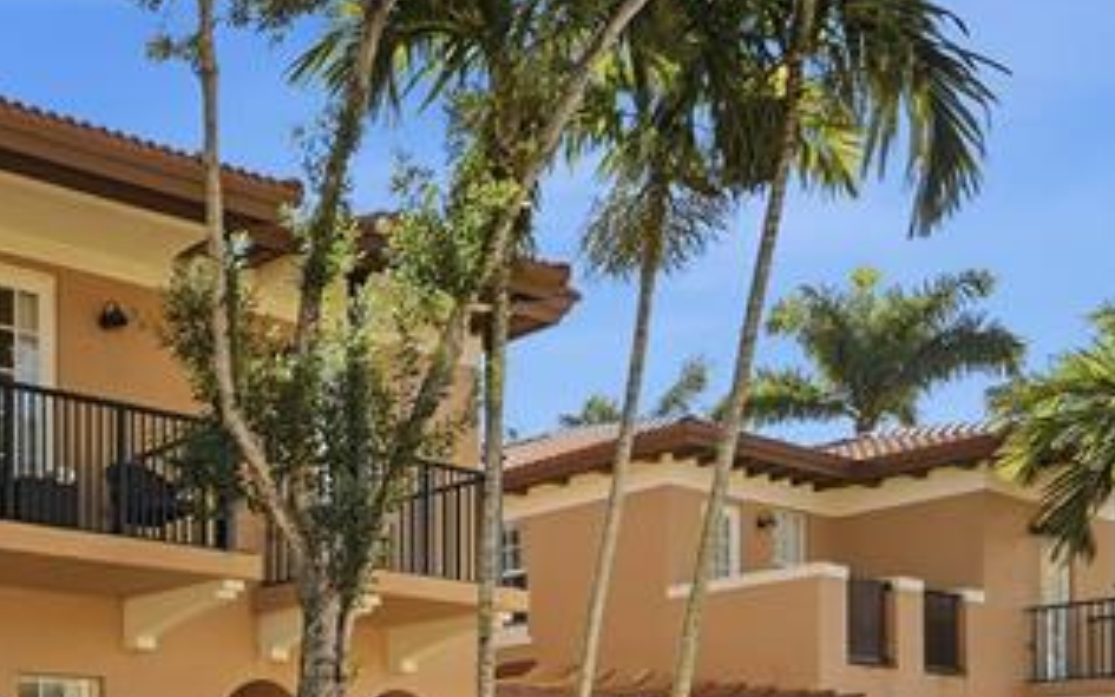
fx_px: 1337
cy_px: 842
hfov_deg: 34.2
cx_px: -290
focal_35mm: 44
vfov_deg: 26.0
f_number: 8
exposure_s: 1/8000
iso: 400
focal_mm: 17
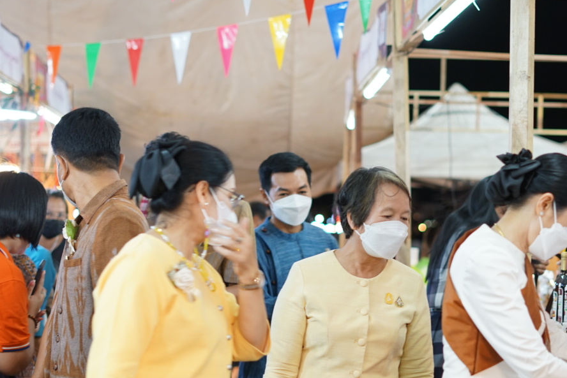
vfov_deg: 15.0
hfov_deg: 22.4
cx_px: 322
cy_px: 223
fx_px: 1434
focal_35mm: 91
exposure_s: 1/80
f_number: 2
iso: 400
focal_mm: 50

^^^^^^^^

= Task to carry out =
Return all entries preceding this task exactly as they stand, leaving any picture out.

= Result for this exercise =
fx_px: 1337
cy_px: 842
hfov_deg: 34.2
cx_px: -290
focal_35mm: 44
vfov_deg: 26.0
f_number: 8
exposure_s: 1/8000
iso: 400
focal_mm: 17
vfov_deg: 15.0
hfov_deg: 22.4
cx_px: 322
cy_px: 223
fx_px: 1434
focal_35mm: 91
exposure_s: 1/80
f_number: 2
iso: 400
focal_mm: 50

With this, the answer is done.